Jose Gonzalez's "Storm" will take us through the last few storylines of the evening.
Smash goes to Waverly's and gives her his little Leftovers of Fidelity. He tells her that he missed her and she invites him inside.
Jason sits on the Garritys' front stoop. Lyla comes out and Jason says they just really need to talk. She says that they don't, that she's not upset, that she's just happy that she knows "the truth about us." She coldly tells him that he was too chicken to tell her the truth himself, but at least now she knows. She goes back inside and leaves Jason behind.
Eric stands behind Tami with his arms wrapped around her. It seems like they are in front of a mirror in their room or something. We're seemingly watching them looking at themselves in the mirror. Eric asks if they are done fighting. Notice Tami just "hmm"s in reply. Eric tells his wife that he loves and respects her. Tami "hmmm"s. He continues, "I am proud of you. I am in love with you completely. I'm sorry for the way this all happened.
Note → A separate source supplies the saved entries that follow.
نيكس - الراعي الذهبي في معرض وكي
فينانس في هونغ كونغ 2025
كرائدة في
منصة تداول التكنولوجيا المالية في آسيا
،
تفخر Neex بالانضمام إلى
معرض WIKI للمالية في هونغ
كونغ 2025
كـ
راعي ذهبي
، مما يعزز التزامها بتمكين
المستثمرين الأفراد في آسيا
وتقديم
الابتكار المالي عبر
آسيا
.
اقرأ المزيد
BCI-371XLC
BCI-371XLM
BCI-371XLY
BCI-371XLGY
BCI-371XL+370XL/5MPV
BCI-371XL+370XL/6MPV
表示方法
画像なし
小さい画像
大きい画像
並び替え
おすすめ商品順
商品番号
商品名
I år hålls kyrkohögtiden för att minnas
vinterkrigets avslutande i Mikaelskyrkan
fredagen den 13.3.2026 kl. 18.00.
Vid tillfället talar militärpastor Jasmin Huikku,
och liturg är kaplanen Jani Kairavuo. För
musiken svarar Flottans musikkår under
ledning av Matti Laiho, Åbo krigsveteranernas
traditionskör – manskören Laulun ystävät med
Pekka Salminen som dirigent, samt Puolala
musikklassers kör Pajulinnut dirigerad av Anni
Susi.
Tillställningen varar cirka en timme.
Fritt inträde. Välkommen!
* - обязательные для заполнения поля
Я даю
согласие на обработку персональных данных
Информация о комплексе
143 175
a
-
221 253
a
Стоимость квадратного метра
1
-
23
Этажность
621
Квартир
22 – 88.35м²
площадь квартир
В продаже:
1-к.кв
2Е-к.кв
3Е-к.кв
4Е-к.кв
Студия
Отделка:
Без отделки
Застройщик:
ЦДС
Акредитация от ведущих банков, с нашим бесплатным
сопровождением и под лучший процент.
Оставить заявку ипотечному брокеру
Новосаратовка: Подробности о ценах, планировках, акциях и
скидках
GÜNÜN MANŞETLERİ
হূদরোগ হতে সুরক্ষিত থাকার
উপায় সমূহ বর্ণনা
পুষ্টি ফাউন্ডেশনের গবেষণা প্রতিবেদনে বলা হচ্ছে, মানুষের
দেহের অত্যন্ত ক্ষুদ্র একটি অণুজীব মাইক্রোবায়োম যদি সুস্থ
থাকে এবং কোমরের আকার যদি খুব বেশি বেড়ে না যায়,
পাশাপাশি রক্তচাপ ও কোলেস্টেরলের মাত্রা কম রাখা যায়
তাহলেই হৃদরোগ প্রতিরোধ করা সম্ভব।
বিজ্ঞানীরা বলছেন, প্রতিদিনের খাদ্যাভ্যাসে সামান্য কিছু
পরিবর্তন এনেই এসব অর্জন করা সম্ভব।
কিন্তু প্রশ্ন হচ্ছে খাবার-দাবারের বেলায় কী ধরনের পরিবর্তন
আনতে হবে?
I'll tell you what, though, Austin is going to be good to this family." Tami finally speaks. "I know it is." Pause. Pause. "But baby, I'm not goin' to Austin. I can't leave here now." She asks him to come to bed with her, turns, and leaves the frame. We're left on Coach, staring ahead, his hair telling him that it told him so, unsure what he'll do , and then he turns out the lights. BUT DO NOT USE THAT FINAL PHRASE TO MAKE ANY NON-RENEWAL PUNS ABOUT THIS SHOW, MISTER REILLY.